* ACTIVITY *
Return each of the lines below word for word, leaving out the pictures.

* DATA IN THIS EXERCISE *
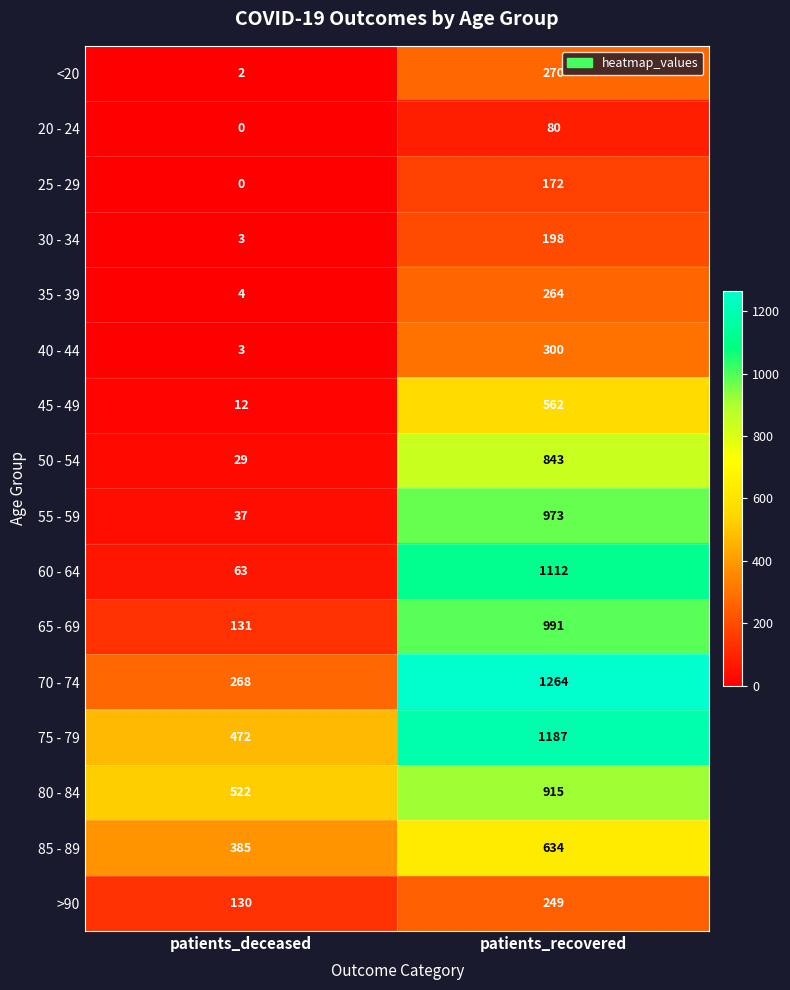

What is the sum of all 25 - 29 values?

172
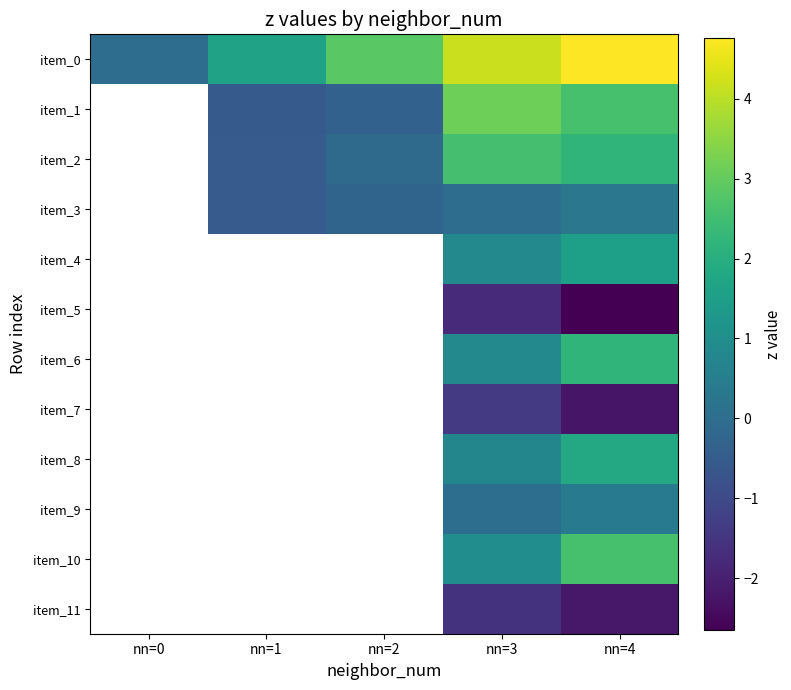

The item_8 series shows 0.4 at nn=3. True or false?

False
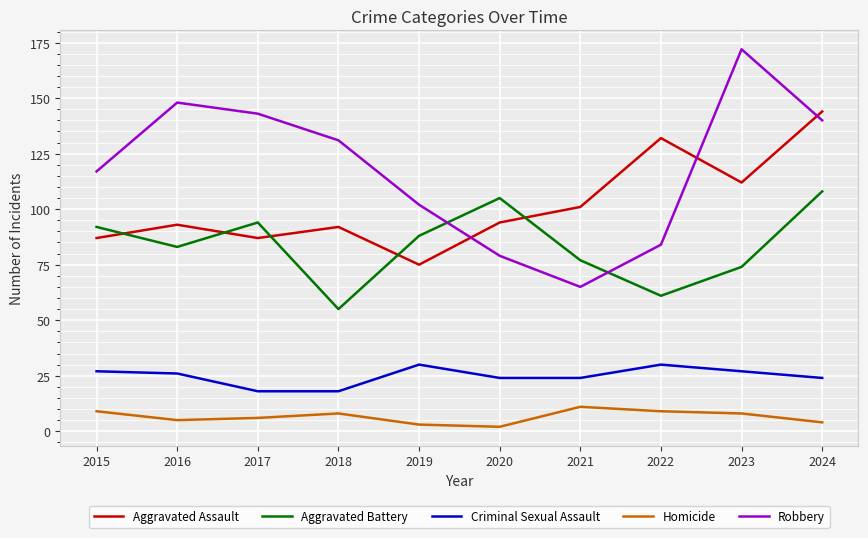

Is this an area chart (filled region under the line)?

No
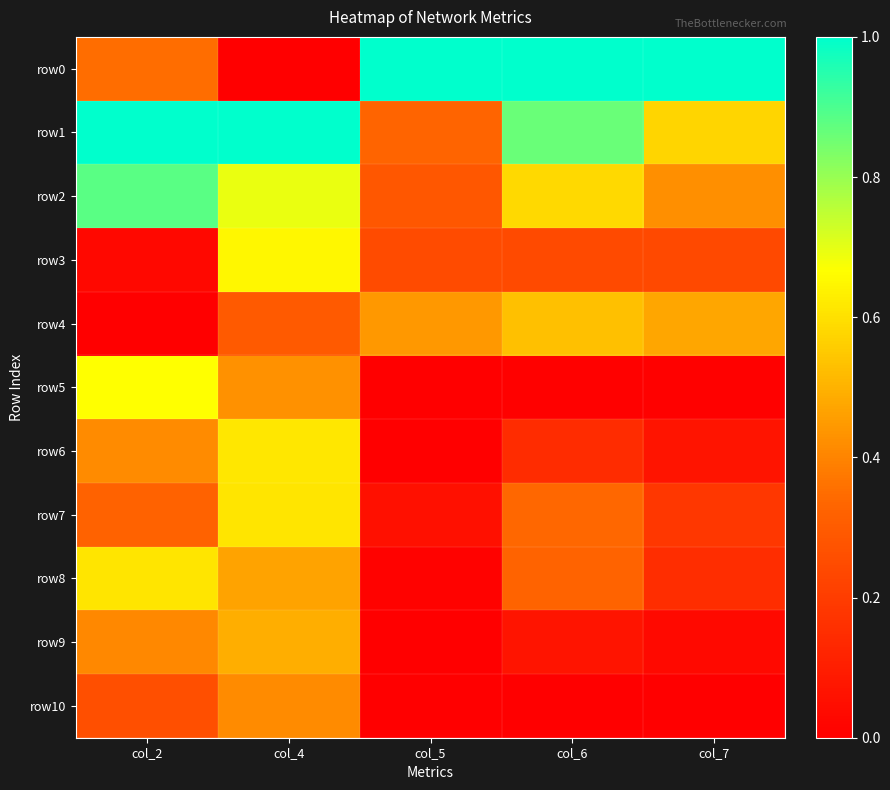

Reading left to right, what are all the values shown in this chart?

row0: col_2=0.3	col_4=0.0	col_5=1.0	col_6=1.0	col_7=1.0
row1: col_2=1.0	col_4=1.0	col_5=0.3	col_6=0.9	col_7=0.6
row2: col_2=0.9	col_4=0.7	col_5=0.3	col_6=0.6	col_7=0.4
row3: col_2=0.0	col_4=0.7	col_5=0.2	col_6=0.2	col_7=0.2
row4: col_2=0.0	col_4=0.3	col_5=0.4	col_6=0.5	col_7=0.5
row5: col_2=0.7	col_4=0.4	col_5=0.0	col_6=0.0	col_7=0.0
row6: col_2=0.4	col_4=0.6	col_5=0.0	col_6=0.1	col_7=0.1
row7: col_2=0.3	col_4=0.6	col_5=0.1	col_6=0.3	col_7=0.2
row8: col_2=0.6	col_4=0.5	col_5=0.0	col_6=0.3	col_7=0.2
row9: col_2=0.4	col_4=0.5	col_5=0.0	col_6=0.1	col_7=0.0
row10: col_2=0.3	col_4=0.4	col_5=0.0	col_6=0.0	col_7=0.0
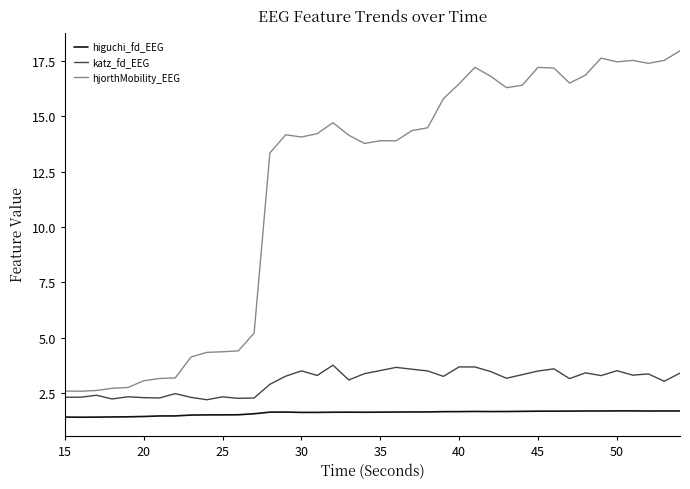

What is the difference between the maximum and second lowest values in the higuchi_fd_EEG series?

0.3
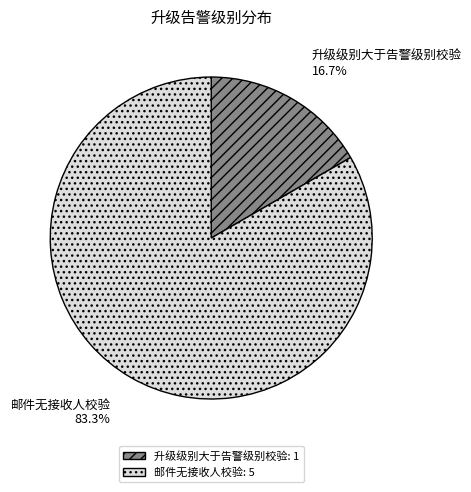

The 邮件无接收人校验 slice represents 83% of the pie. True or false?

True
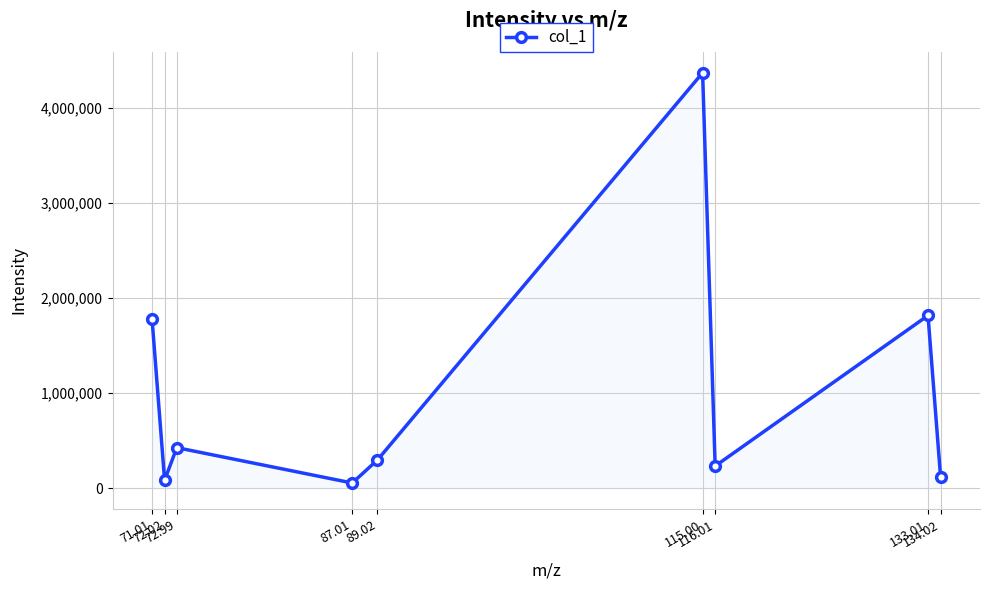

What is the label of the 7th point from the right?

72.99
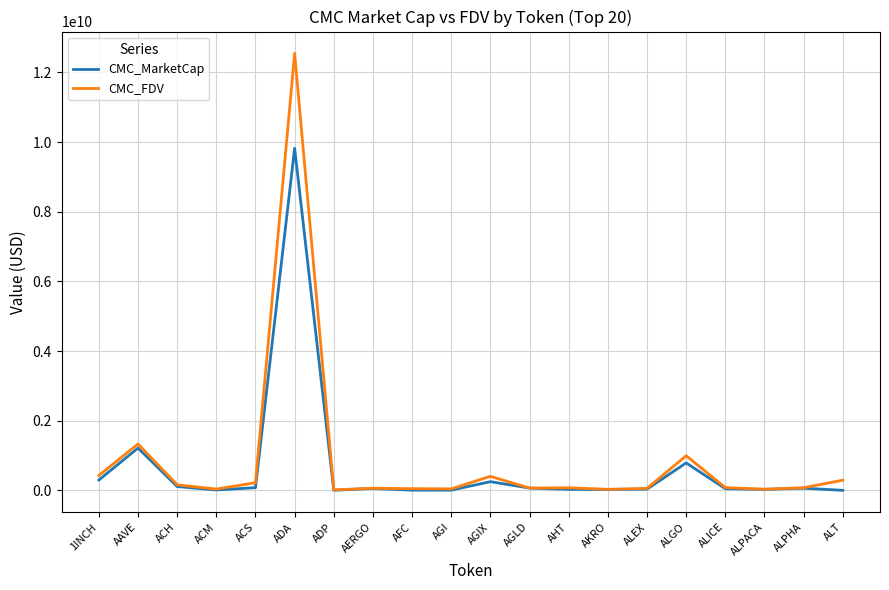

At which category is the sum across all series the highest?

ADA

* SOLUTION FOR THIS EXERCISE *
What is the sum of all 25 - 29 values?

172

The item_8 series shows 0.4 at nn=3. True or false?

False

Is this an area chart (filled region under the line)?

No

Reading left to right, what are all the values shown in this chart?

row0: col_2=0.3	col_4=0.0	col_5=1.0	col_6=1.0	col_7=1.0
row1: col_2=1.0	col_4=1.0	col_5=0.3	col_6=0.9	col_7=0.6
row2: col_2=0.9	col_4=0.7	col_5=0.3	col_6=0.6	col_7=0.4
row3: col_2=0.0	col_4=0.7	col_5=0.2	col_6=0.2	col_7=0.2
row4: col_2=0.0	col_4=0.3	col_5=0.4	col_6=0.5	col_7=0.5
row5: col_2=0.7	col_4=0.4	col_5=0.0	col_6=0.0	col_7=0.0
row6: col_2=0.4	col_4=0.6	col_5=0.0	col_6=0.1	col_7=0.1
row7: col_2=0.3	col_4=0.6	col_5=0.1	col_6=0.3	col_7=0.2
row8: col_2=0.6	col_4=0.5	col_5=0.0	col_6=0.3	col_7=0.2
row9: col_2=0.4	col_4=0.5	col_5=0.0	col_6=0.1	col_7=0.0
row10: col_2=0.3	col_4=0.4	col_5=0.0	col_6=0.0	col_7=0.0

What is the difference between the maximum and second lowest values in the higuchi_fd_EEG series?

0.3

The 邮件无接收人校验 slice represents 83% of the pie. True or false?

True

What is the label of the 7th point from the right?

72.99

At which category is the sum across all series the highest?

ADA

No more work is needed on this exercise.